Агнеска наморщила нос, будто бы собиралась снова разреветься. Конечно, ей было жаль Ури-художника. Он ведь добрым человеком был: с детворой нянчился, пряниками угощал по праздникам, и в мастерскую свою пускал на картины поглазеть. А некоторых даже обучать задаром брался, вон как того же Данко.
— Тише, глупая, не надо плакать. Ему-то всё равно уже, а мне вот — нет. Лучше глянь-ка что у меня есть, — Данко выудил из сумки свёрток и бережно раскрыл его. — Эту карту дядька Ури для тебя рисовал. Бери, не бойся. Чуешь, какая тёплая? Как думаешь, живая? Всякое ведь может быть. Мы с Элькой дядькин тайник распотрошили, который ищейки проглядели, и по-честному всё разделили: одна карта ей, одна — мне и одна, стало быть, твоя. Видишь, тут краешек не дорисован, обрывается тропка? Не успел дядька, хоть и торопился. Видать, к зимним праздникам подарочек готовил, да вот не судьба...
Агнеска дрожащими руками вцепилась в карту и коснулась её губами. Тут Данко и сам едва не прослезился. Поспешно отвернувшись, он пробормотал:
— Я за тобой вернусь, слышишь?! Вот только Эльку отыщу, и сразу вернусь. Ты, главное, дождись!
Он порывисто обнял сестрёнку и добавил:
— А карту сама потом дорисуешь, когда вырастешь... Как?

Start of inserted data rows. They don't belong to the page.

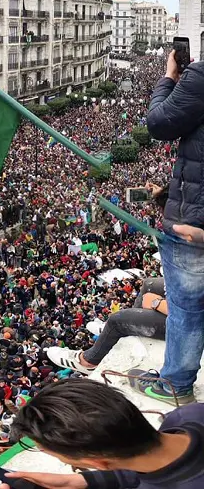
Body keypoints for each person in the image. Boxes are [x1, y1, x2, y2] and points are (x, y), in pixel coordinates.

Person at [0, 379, 204, 489]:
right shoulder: (188, 416)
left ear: (97, 461)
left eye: (67, 461)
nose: (68, 465)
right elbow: (140, 466)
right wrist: (78, 482)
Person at [137, 49, 204, 403]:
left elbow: (159, 123)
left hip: (194, 223)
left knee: (187, 307)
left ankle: (175, 383)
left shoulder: (201, 76)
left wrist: (169, 77)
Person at [45, 278, 167, 373]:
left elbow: (185, 313)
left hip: (182, 319)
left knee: (117, 320)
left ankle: (89, 361)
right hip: (183, 300)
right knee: (149, 284)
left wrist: (157, 303)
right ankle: (130, 325)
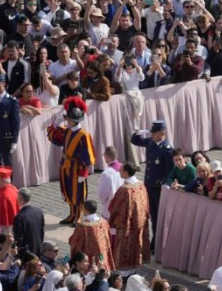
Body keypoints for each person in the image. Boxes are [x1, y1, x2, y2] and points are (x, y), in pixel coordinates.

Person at [45, 96, 95, 225]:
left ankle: (79, 215)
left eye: (68, 119)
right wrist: (56, 123)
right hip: (65, 165)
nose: (66, 120)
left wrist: (84, 173)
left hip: (76, 167)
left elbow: (87, 156)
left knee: (78, 193)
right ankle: (72, 214)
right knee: (68, 190)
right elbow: (54, 137)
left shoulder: (83, 135)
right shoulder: (67, 131)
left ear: (74, 120)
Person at [107, 163, 152, 269]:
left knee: (125, 247)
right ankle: (135, 265)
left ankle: (124, 270)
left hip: (126, 224)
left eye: (121, 170)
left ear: (126, 173)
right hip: (140, 222)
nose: (119, 172)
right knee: (136, 244)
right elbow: (145, 202)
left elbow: (114, 207)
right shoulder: (141, 184)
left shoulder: (124, 190)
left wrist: (112, 221)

Да как душа пожелает, как краски лягут, и как сердце велит. Откуда мне знать? Это же твоя судьба, не моя. А у меня своя есть!
За три ночи до рассвета
Казалось, в жизни настала чёрная полоса: последний корабль уплыл прямо у Эльки из-под носа, а следующий, ей сказали, пойдёт только весной. Зима, мол, настала, деточка, какое уж тут судоходство, когда скоро лёд на реке встанет?
Пришлось Эльке отправляться до столицы через вересковые пустоши пешком. Она уже и не рада была, но куда деваться? Уж лучше пустошника встретить, чем городским ищейкам попасться. Хотя ещё неизвестно, кто страшнее…
О пустошниках говорили разное. Одни считали их душами погибших путников, чьи кости остались белеть непогребёнными среди вереска и дрока. Другие говорили, что те появились на заре времён вместе с самими пустошами — бесплодными землями, которые с каждым годом всё ближе и ближе подступали к городам.